Task details »
Copy out every line of the records where the string "Final" occurs.

Data to use »
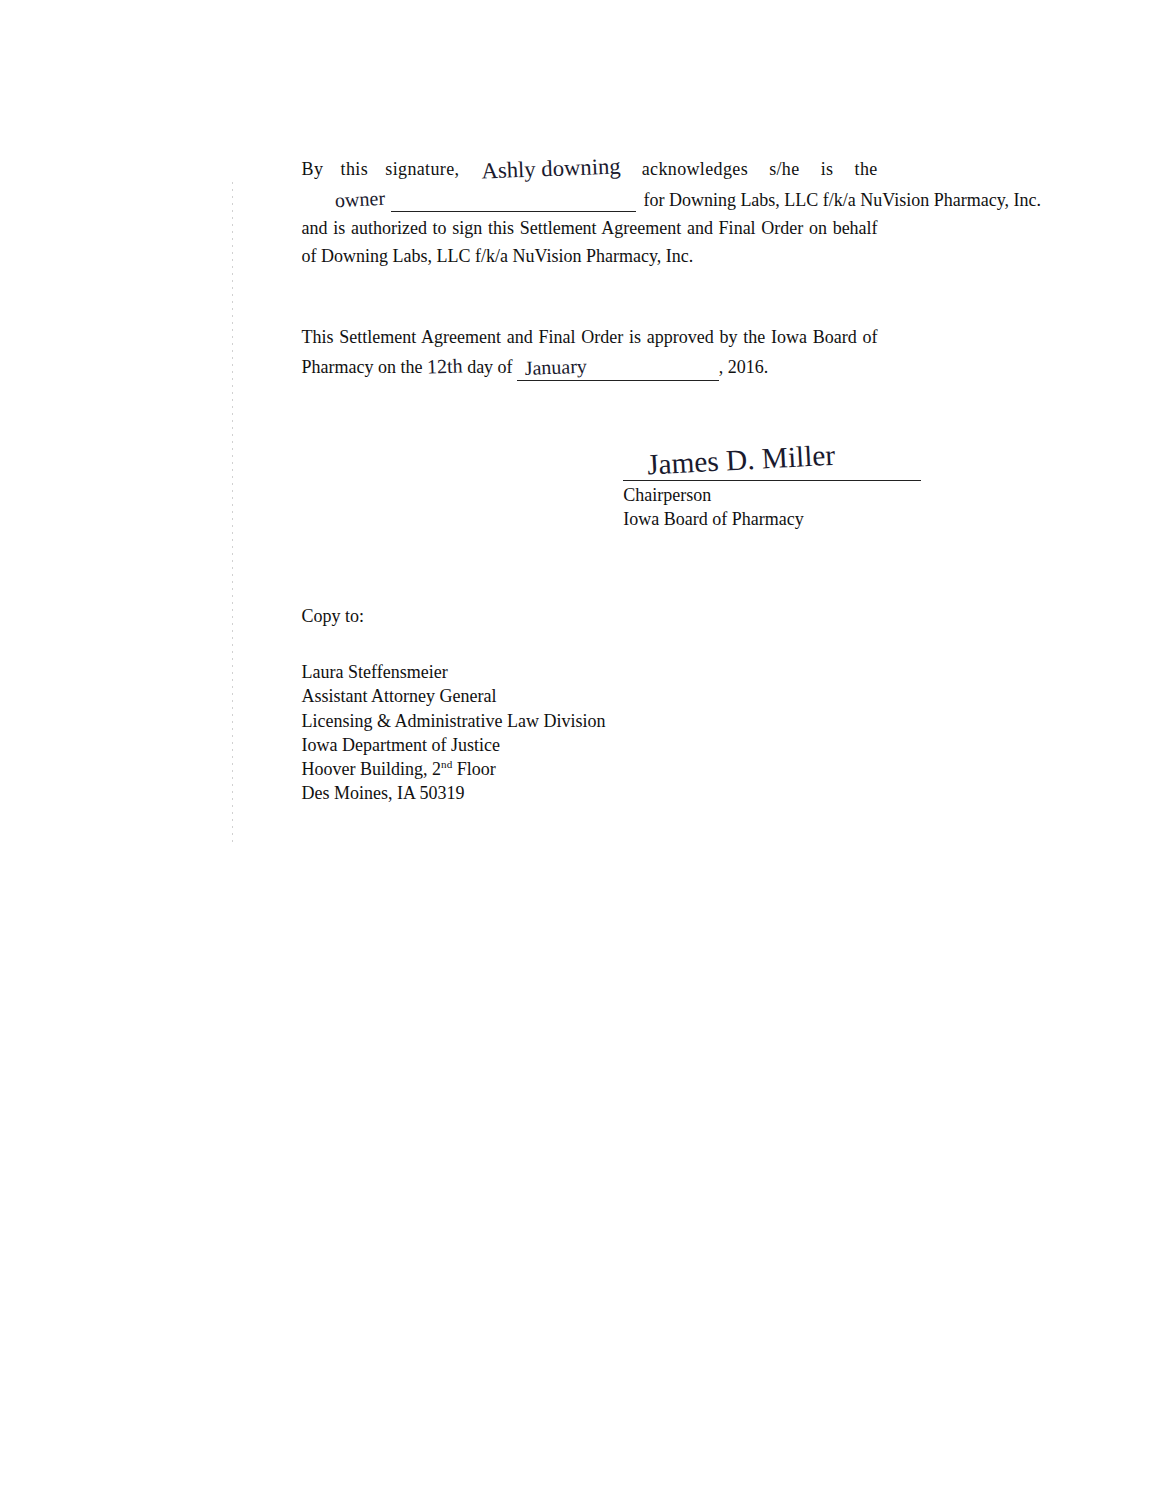By this signature, Ashly downing acknowledges s/he is the
owner for Downing Labs, LLC f/k/a NuVision Pharmacy, Inc.
and is authorized to sign this Settlement Agreement and Final Order on behalf of Downing Labs, LLC f/k/a NuVision Pharmacy, Inc.
This Settlement Agreement and Final Order is approved by the Iowa Board of Pharmacy on the 12th day of January, 2016.
James D. Miller
Chairperson
Iowa Board of Pharmacy
Copy to:
Laura Steffensmeier
Assistant Attorney General
Licensing & Administrative Law Division
Iowa Department of Justice
Hoover Building, 2nd Floor
Des Moines, IA 50319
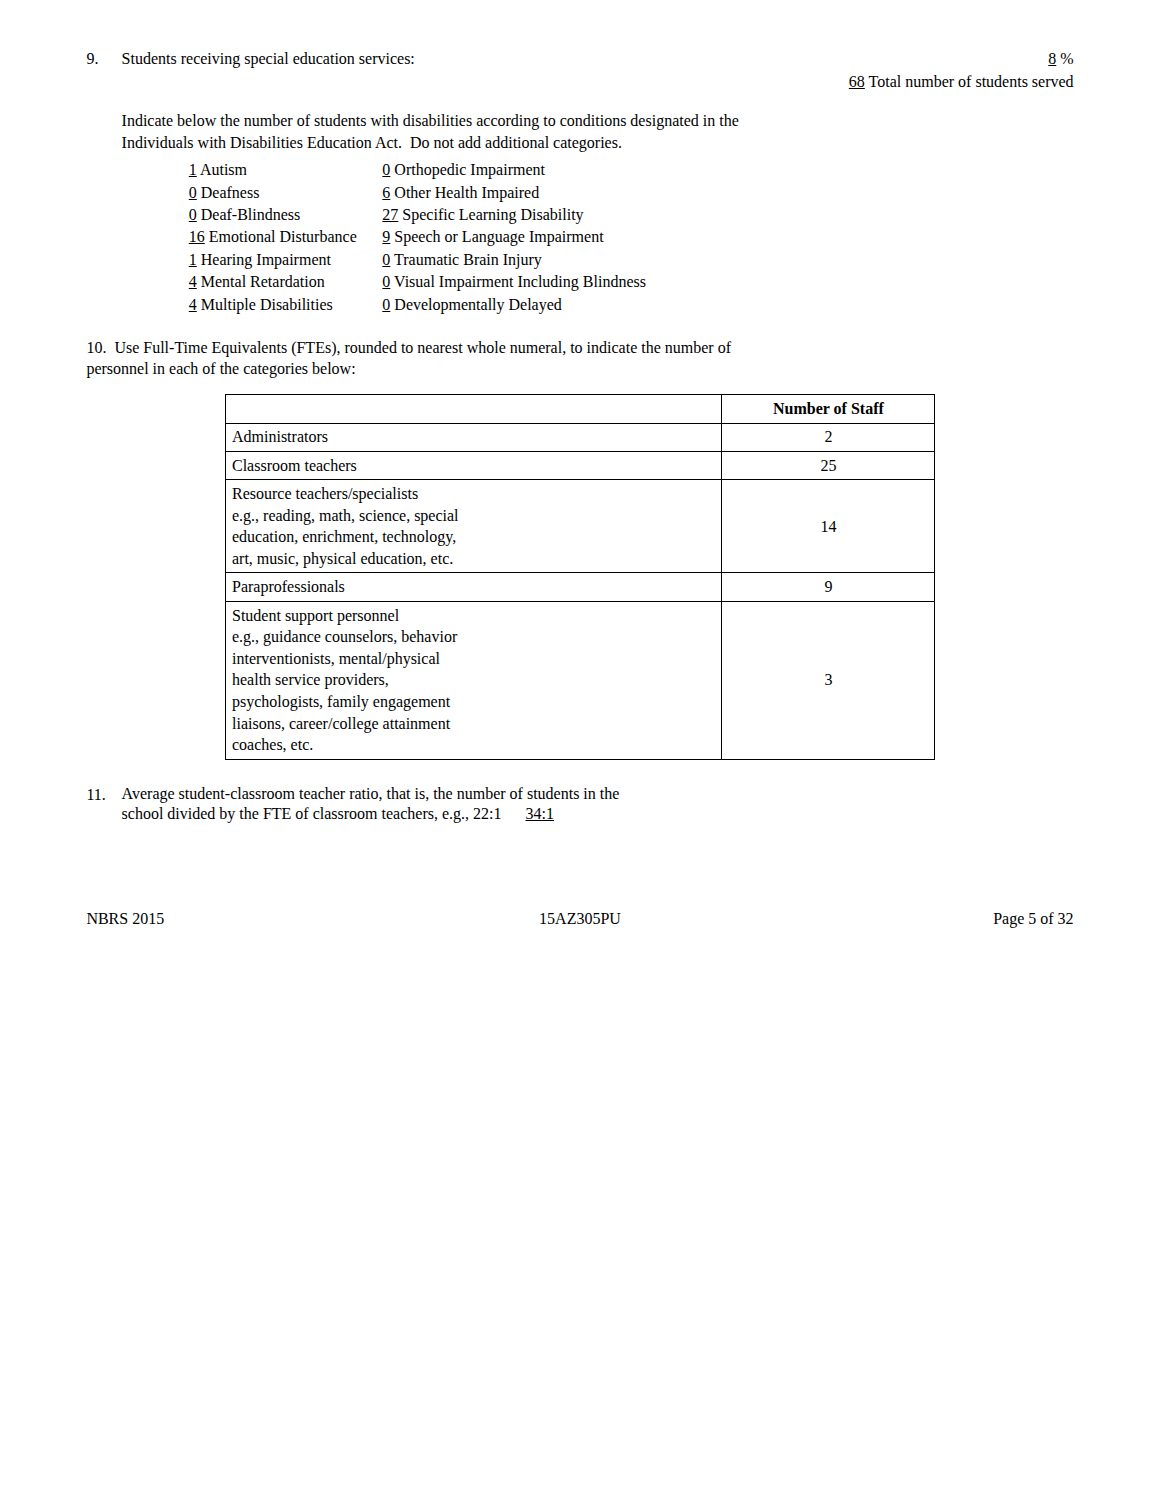9.
Students receiving special education services: 8 %
68 Total number of students served
Indicate below the number of students with disabilities according to conditions designated in the
Individuals with Disabilities Education Act. Do not add additional categories.
| 1 Autism | 0 Orthopedic Impairment |
| 0 Deafness | 6 Other Health Impaired |
| 0 Deaf-Blindness | 27 Specific Learning Disability |
| 16 Emotional Disturbance | 9 Speech or Language Impairment |
| 1 Hearing Impairment | 0 Traumatic Brain Injury |
| 4 Mental Retardation | 0 Visual Impairment Including Blindness |
| 4 Multiple Disabilities | 0 Developmentally Delayed |
10. Use Full-Time Equivalents (FTEs), rounded to nearest whole numeral, to indicate the number of
personnel in each of the categories below:
| | Number of Staff |
| --- | --- |
| Administrators | 2 |
| Classroom teachers | 25 |
| Resource teachers/specialists e.g., reading, math, science, special education, enrichment, technology, art, music, physical education, etc. | 14 |
| Paraprofessionals | 9 |
| Student support personnel e.g., guidance counselors, behavior interventionists, mental/physical health service providers, psychologists, family engagement liaisons, career/college attainment coaches, etc. | 3 |
11.
Average student-classroom teacher ratio, that is, the number of students in the
school divided by the FTE of classroom teachers, e.g., 22:1 34:1
NBRS 2015
15AZ305PU
Page 5 of 32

Solution to this exercise »
and is authorized to sign this Settlement Agreement and Final Order on behalf of Downing Labs, LLC f/k/a NuVision Pharmacy, Inc.
This Settlement Agreement and Final Order is approved by the Iowa Board of Pharmacy on the 12th day of January, 2016.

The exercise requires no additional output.